A promessa de 40 horas: mesmo salário, menos tempo
Marath Bolaños López, secretária do Trabalho, saiu para dar garantias. Em meio ao debate sobre a reforma constitucional que busca reduzir a jornada de trabalho, sua mensagem foi clara: o bolso dos trabalhadores não sofrerá.
“Em nenhum caso a redução implica redução de salários, vencimentos ou benefícios”, afirmou perante os deputados do Morena.
Mas aí vem o interessante. Para garantir que isto seja cumprido, as empresas terão uma nova obrigação: o registo eletrónico do dia. Um sistema digital que deixará uma marca a cada hora trabalhada. Parece bom, certo? A teoria é impecável.
Benefícios e números que convidam a sonhar
Bolaños pintou um quadro idílico: menos fadiga, menos acidentes, melhor saúde e mais equilíbrio entre vida pessoal e profissional. O número principal: 13,4 milhões de pessoas beneficiadas.
Ele detalhou os números com precisão burocrática: 8,6 milhões que hoje trabalham entre 41 e 48 horas, 2,7 milhões entre 49 e 57 e mais de 2 milhões que excedem 58 horas semanais. Sim, você leu certo: há pessoas trabalhando o equivalente a duas semanas em uma semana.
Os setores mais favorecidos seriam manufatura, comércio, hotelaria e transporte. Setores onde os turnos da maratona são o pão de cada dia.
O diabo está nos detalhes (e no calendário)

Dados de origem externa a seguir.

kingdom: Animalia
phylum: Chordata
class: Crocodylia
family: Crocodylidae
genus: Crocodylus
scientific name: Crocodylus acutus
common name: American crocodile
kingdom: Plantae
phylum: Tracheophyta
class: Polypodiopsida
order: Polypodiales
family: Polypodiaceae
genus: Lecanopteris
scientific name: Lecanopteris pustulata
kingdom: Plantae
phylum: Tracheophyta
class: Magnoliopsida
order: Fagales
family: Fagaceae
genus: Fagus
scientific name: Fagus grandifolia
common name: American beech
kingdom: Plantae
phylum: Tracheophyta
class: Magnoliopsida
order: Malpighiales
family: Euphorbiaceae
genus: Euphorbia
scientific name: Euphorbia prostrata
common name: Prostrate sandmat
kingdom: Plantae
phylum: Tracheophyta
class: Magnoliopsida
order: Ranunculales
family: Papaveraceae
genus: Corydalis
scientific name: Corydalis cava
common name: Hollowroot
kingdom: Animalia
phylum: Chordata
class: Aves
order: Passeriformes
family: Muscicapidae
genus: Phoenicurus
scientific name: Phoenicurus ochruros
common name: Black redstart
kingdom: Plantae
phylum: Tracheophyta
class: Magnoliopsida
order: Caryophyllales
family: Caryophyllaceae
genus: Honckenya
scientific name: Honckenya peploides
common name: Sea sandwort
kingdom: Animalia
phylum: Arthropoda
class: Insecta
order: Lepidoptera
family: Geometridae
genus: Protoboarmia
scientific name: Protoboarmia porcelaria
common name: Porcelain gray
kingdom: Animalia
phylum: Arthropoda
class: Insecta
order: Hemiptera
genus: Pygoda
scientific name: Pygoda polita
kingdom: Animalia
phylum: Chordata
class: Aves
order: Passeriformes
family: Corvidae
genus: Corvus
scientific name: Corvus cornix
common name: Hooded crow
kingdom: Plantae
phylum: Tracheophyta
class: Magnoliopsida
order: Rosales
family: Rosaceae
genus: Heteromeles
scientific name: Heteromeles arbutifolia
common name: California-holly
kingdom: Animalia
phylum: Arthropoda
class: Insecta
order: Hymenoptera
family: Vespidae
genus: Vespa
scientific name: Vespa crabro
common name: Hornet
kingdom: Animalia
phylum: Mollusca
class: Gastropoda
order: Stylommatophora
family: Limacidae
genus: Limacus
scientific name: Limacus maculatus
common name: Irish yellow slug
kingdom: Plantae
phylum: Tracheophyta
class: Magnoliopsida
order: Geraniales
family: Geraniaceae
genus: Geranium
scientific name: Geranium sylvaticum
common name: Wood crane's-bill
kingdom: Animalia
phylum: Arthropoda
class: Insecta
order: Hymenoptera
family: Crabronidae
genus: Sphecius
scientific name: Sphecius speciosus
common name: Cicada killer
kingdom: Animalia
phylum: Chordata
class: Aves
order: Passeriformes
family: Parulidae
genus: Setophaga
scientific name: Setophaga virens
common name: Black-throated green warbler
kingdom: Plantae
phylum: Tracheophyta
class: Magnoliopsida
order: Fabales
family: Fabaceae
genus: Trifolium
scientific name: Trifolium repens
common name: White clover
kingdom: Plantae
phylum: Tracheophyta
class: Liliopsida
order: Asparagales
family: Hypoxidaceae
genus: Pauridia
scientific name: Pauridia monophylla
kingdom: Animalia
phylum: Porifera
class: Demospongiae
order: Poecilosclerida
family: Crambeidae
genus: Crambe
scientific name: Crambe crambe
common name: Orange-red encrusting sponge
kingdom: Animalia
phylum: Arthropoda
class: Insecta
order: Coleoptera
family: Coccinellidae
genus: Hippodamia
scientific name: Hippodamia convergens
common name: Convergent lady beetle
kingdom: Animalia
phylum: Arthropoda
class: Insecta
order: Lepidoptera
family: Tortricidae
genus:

É aqui que entra o meu cepticismo profissional. O responsável falou de uma transição gradual até 2030. Seis anos para implementar o que parece ser uma simples redução de horas.
Estabeleceu limites para horas extras: máximo de 12 horas semanais pagas em dobro e até 4 horas extras adicionais com bônus de 200%. Também proibiria o trabalho extraordinário para menores e limitaria a jornada diária total de trabalho a 12 horas.
Tudo parece razoável no papel. Mas a história mexicana está repleta de reformas laborais cujos benefícios evaporaram durante a implementação. O registo electrónico pode ser uma ferramenta poderosa… ou tornar-se mais um procedimento burocrático inútil.
O verdadeiro teste não estará nos discursos antes do plenário legislativo, mas nas folhas de pagamento de março do próximo ano. Lá veremos se as promessas se materializam ou desaparecem como fumaça.